Strong anti-interference ability: From the RF mechanism, the pulse wave emitted by UWB is more resistant to interference than the continuous electromagnetic waves in short range. Specifically, the permitted work frequency band of UWB is from 3 GHz to 10 GHz, which suffers less disturbance from the general 2.4 GHz WiFi system and other telecommunication signals.
2.
The protocol yielded positive results, resulting in a reduction in power consumption for short-range communication applications. The transmit power of the UWB transmitters was found to be typically less than 1 mW, which extended the system’s operating time and minimized electromagnetic wave radiation to the human body.

After careful consideration of cost and feasibility, we have selected the XeThru X4M03, an IR-UWB radar system on chip, as our UWB radar.
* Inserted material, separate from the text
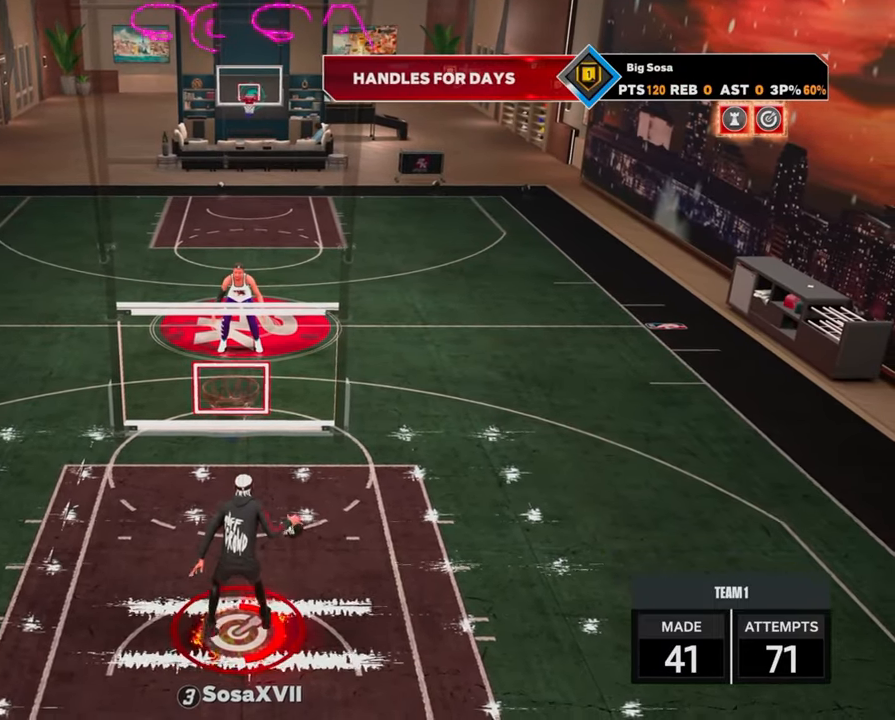
{"buttons": [], "left_stick": "center", "right_stick": "center", "events": [[17, "R2", "down"], [33, "right_stick", "left"], [117, "right_stick", "center"], [417, "R2", "up"]]}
The UWB RF specifications of this radar have been approved by ETSI (European Telecommunications Standards Institute) in Europe, and FCC (Federal Communications Commission) in the USA for commercial use in human living circumstances¹².This device is a highly reliable sensor that is capable of detecting objects at a range of up to 10 meters. It is also capable of detecting objects in a wide range of angles, up to 180 degrees. This radar system has been adopted in a variety of research projects, ranging from human vital sign detection^13,14 to activity recognition¹⁵.

For pulsed radars, the distance between the radar and the target can be determined by $R=\frac{c\ast \Delta T}{2}$, where c represents microwave speed, ΔT represents the round-trip time of a single pulse, called time of flight (ToF). The signals of IR-UWB can be represented in Eq. 1, where the τ represents the ToF of signals impulses in fast-time range, t represents receiving time of frame in slow-time domain, N_d is the index of the dynamic path, ${a}_{i}(\tau ,t)$ represents the complex attenuation factor of the i^th path; ${e}^{-j2\pi \frac{d(t)}{\lambda }}$ represents the phase change of i^th path; d_i(t) and d_a(t) are the static length and vibrating length of i^th path. λ represents the wavelength of the UWB signal.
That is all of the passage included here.